Jörg Jaksche passe à table à son tour. Il a avoué s'être dopé pendant de longues années. Est-ce le début de la grande lessive?

Que se passe-t-il dans le milieu du cyclisme professionnel? Ces dernières semaines, bon nombre de coureurs sont passés à table. Zabel, Riis, pour ne citer que ceux-là. Hier, c'est Jörg Jaksche qui les imite, et en ne faisant pas dans la dentelle. Interdit de championnat d'Allemagne pour sa participation présumée dans les sombres manipulations du docteur Fuentes, l'ancien vainqueur de Paris-Nice, qui avait trouvé refuge dans l'équipe Tinkoff, a tout déballé dans une interview accordée au Spiegel. C'est impressionnant.

C'est bien sûr à l'EPO et à l'hormone de croissance qu'a fonctionné le tricheur. Qui reconnaît notamment son implication dans le réseau de dopage sanguin organisé par le médecin espagnol Eufemiano Fuentes, où il était connu sous le pseudonyme de «Bella».

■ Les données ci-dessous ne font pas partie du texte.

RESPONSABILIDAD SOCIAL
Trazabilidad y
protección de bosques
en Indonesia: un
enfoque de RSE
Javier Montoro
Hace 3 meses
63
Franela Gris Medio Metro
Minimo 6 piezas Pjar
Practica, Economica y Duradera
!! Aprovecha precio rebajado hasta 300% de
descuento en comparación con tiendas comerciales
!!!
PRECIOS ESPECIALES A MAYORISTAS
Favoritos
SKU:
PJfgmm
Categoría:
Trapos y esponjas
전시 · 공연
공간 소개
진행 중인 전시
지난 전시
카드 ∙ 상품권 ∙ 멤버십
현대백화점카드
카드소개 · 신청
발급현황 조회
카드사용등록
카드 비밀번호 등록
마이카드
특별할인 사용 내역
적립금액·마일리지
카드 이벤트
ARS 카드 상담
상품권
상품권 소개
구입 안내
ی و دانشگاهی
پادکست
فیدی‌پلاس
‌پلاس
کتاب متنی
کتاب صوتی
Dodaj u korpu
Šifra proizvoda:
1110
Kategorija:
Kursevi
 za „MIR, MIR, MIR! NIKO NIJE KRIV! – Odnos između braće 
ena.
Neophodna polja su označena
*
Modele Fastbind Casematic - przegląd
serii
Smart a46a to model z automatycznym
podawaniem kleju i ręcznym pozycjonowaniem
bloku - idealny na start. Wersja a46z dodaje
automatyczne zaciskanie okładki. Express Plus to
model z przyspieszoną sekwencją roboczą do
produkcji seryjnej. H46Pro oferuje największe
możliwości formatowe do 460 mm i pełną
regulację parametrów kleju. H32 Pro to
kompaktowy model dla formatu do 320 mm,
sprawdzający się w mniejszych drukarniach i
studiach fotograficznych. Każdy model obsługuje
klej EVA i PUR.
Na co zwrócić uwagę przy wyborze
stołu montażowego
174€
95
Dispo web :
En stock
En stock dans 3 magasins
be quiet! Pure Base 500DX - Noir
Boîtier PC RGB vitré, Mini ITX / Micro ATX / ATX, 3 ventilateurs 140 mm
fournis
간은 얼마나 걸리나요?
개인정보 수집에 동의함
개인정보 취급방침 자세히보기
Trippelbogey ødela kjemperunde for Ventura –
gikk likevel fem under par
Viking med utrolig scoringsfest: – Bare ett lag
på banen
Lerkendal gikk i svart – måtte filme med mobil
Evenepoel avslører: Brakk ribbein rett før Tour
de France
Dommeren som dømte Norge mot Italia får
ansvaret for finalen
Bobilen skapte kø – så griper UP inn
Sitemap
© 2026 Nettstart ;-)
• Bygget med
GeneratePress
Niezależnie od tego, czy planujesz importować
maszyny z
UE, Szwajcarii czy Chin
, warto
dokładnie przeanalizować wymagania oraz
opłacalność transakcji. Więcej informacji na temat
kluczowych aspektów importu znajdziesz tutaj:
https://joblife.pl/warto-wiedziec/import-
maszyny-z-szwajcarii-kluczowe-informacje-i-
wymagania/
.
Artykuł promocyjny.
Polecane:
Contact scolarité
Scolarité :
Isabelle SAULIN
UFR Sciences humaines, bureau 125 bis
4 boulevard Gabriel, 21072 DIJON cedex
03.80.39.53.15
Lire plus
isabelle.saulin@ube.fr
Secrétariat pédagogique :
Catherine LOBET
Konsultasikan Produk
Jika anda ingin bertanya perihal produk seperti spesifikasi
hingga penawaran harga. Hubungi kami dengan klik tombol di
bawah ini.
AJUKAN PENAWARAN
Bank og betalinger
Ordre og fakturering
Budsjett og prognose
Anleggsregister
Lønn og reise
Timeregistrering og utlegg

«Bella, c'est moi. C'est mon sang qui a été trouvé dans trois pochettes chez Fuentes, je suis le Numéro20 dont il est question sur les documents, j'ai été client de Fuentes en 2005 et 2006 à Madrid», déclare le coureur de 30 ans à l'hebdomadaire à paraître lundi.

Mais pourquoi ces aveux subis? Le remord, les regrets? Ou, sinon la vraie peur des contrôles de plus en plus poussés? Apparemment une nette volonté de faire la lumière complète sur le milieu du dopage et ses instigateurs. Là, on applaudit des deux mains, d'autant que Jaksche est aussi prêt à se présenter comme témoin principal devant l'Agence mondiale antidopage, l'UCI et la justice.

Jaksche raconte avoir pris de l'EPO pour la première fois en juin 1997, alors qu'il était sous contrat chez Polti. Pendant le Tour de France 1998, «quelqu'un dans notre équipe a eu l'idée de cacher 10 000 ampoules d'EPO dans un aspirateur à double fond que nous trimballions avec nous dans notre autocar.» Pire : le patron de l'équipe à cette époque, Gianluigi Stanga, aujourd'hui chez Milram, où court Erik Zabel, était au courant de ces pratiques. Toujours selon Jaksche, ce fut du même acabit chez Telekom, de 1998 à 2000, et chez Once, qui l'a employé de 2001 à 2003. Fin 2003, même topo chez CSC, dirigée par Riis. «C'est pervers, mais le cyclisme sans le dopage ne peut être juste que si vraiment plus personne ne se dope», commente Jaksche.